7 former dictators’ palaces to spend a night in

Villa Feltrinelli Hotel

Would you like to sleep in a dictator’s former palace? Here are 7 hotels where famous dictators have lived.

Dictators are the worst heads of state. To define it correctly, a dictator wields the political power of a country alone, with no separation of powers. For all his faults, there’s one thing a tyrant does best: he’s a bon vivant. And while gold and champagne flow freely and famous paintings adorn the walls, the people are often impoverished. But what happens to the fancy palace of a ruthless despot after he’s been overthrown? It’s turned into a hotel, of course. At least, here are 7 cases that are or have been.

JW Marriott Grand Hotel in Bucharest, Romania

JW Marriott Bucharest Grand Hotel

Credit – facebook.com/JWMarriottBucharest

Dictator: Nicolae Ceaușescu

Although Ceauşescu was executed before he could stay in this huge building, Marriott snapped it up 10 years after his death to turn the grand mansion into a 400-room hotel. It is built behind the Palace of Parliament (formerly known as the « House of the People »), which has 1100 rooms spread over 12 floors, a 100-meter-long hall and four underground levels, plus a huge nuclear bunker. The5-star Marriot Hotel is therefore smaller, but still imposing.

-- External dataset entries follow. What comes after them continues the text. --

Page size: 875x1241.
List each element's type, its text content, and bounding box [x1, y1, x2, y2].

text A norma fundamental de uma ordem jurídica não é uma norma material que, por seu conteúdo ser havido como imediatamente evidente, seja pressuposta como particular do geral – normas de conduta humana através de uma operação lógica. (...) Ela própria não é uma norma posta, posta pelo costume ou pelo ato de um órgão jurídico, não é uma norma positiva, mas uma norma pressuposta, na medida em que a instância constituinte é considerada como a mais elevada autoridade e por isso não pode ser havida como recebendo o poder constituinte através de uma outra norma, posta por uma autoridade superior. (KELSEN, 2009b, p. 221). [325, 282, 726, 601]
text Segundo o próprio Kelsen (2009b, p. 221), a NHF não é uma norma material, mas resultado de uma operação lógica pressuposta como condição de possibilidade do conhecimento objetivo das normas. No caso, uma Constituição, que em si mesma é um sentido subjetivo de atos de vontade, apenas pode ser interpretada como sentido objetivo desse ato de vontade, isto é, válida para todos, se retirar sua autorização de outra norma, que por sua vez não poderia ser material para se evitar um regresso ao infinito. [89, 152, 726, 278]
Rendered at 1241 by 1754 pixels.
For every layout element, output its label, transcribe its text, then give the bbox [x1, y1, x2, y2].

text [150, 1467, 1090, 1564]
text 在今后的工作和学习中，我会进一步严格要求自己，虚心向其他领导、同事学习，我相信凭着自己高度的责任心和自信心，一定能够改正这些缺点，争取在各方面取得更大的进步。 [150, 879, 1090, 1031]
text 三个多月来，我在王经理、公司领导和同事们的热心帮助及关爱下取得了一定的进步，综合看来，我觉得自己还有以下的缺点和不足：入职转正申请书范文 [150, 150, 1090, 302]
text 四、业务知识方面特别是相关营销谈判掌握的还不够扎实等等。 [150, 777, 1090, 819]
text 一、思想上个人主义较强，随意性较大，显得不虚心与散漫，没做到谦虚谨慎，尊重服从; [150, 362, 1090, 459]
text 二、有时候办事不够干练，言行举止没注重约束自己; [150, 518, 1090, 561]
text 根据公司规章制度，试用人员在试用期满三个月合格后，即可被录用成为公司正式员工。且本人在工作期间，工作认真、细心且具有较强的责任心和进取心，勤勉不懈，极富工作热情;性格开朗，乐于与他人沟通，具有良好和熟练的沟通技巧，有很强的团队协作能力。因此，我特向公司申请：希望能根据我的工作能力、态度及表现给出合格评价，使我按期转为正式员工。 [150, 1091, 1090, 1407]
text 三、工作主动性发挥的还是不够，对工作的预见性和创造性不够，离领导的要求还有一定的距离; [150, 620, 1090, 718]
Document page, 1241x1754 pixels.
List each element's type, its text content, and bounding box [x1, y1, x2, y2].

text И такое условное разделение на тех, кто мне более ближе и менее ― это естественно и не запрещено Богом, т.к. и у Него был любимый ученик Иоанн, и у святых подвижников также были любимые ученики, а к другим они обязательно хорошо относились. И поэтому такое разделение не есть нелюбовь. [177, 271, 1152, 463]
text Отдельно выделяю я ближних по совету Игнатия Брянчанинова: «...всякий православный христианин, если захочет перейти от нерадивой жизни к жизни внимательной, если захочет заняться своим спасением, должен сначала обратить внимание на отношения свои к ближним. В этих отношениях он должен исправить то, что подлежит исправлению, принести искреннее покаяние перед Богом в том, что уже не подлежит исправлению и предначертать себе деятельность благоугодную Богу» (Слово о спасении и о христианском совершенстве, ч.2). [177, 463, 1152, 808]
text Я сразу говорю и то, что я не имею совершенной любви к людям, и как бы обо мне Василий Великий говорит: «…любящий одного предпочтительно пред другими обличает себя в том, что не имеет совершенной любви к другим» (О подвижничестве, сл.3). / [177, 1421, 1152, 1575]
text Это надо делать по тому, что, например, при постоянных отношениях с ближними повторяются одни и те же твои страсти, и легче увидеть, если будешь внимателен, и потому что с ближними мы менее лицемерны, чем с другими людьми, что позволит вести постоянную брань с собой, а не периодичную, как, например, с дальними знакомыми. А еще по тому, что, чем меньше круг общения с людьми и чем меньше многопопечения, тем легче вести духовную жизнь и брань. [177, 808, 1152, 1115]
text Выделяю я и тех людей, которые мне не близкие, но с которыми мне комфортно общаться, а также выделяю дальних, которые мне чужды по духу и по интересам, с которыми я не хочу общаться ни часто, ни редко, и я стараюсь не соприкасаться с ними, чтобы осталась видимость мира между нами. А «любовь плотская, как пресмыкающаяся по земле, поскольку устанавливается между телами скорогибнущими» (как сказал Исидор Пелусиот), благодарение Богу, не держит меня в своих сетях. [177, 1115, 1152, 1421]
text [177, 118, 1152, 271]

Intercontinental Berchtesgaden Resort, Germany

Intercontinental Resort Berchtesgaden

Credit – hotelscombined.com

Dictator: Hitler

With the aim of reconnecting the region with its 19th century (pre-Nazi) tradition, the land that once housed Hitler’s mountain retreat in the Bavarian Alps was transformed into a 138-room luxury hotel in 2005. It is located near Hitler’s Eagle’s Nest (Kehlsteinhaus), which you can see from a nearby mountain top.

Stalin’s Villa, Sochi, Russia

Villa Datcha Staline Sotchi

Credit – businessinsider.com.au

Dictator: Joseph Stalin

Stalin was so attracted by Sochi’s subtropical climate, lush forests and sea views (remember this year’s Winter Olympics?), that he tried to turn the city into an upscale resort. Also known as the « Green Grove », Stalin’s dacha was built in 1936. Now a museum, it features original furniture, a chess set and a billiard table, as well as a life-size (1m67) wax doll of the dictator. The on-site restaurant also serves local favorites.

Hotel Vila Bled, Slovenia

Hotel Vila Bled

Credit – facebook.com/vilabled

Dictator: Josip Broz Tito

If there’s one thing dictators seem to have in common (apart from being dictators), it’s a penchant for lakes. Known as the « benevolent » dictator, Tito began spending time at this summer residence on Lake Bled in the 1950s. It became a luxury hotel and spa in the 1980s.

Saint Katharine’s (Parmoor House), Henley-on-Thames, England

St. Katharine's, Parmoor

Credit – srpf.org.uk

Dictator: Zog I

When King Zog was exiled from Albania after Mussolini invaded the country in 1939, he moved into St. Katharine’s House (then known as Parmoor House) with his Hungarian wife and Queen of Albania Geraldine Apponyi. In 1946, it was transformed into a religious retreat open to people of all faiths. Set in picturesque 5-hectare parkland teeming with wildlife, the house (which once belonged to the Templar Order) can accommodate up to 24 guests.

Grand Hotel a Villa Feltrinelli, Gargnano, Italy

Villa Feltrinelli Hotel

Credit – germanblogs.de

Dictator: Benito Mussolini

Over 30,000 m² of paradise on Lake Garda, no wonder Mussolini took this house by military force from the Feltrinelli family in 1943. It was returned to the family after the Second World War and became a luxury hotel (with an old-fashioned gelateria ) in the 1990s.

Al-Hillah Presidential Palace, Hilla, Iraq

Palais présidentiel Al Hilla, Irak

Wikimedia – James Matise

Dictator: Saddam Hussein

Sure, it might not be the best time to spend a family vacation in Iraq, but if you were to go, you’d at least be able to say you slept in the palace of a very recent dictator. What’s more, you can join the throngs of tourists who visit the palace every day to see, among other things, Saddam Hussein’s date tree: surrounded by a concrete wall, the fruit was out of reach of everyone but him.

Is sleeping in these places to your taste?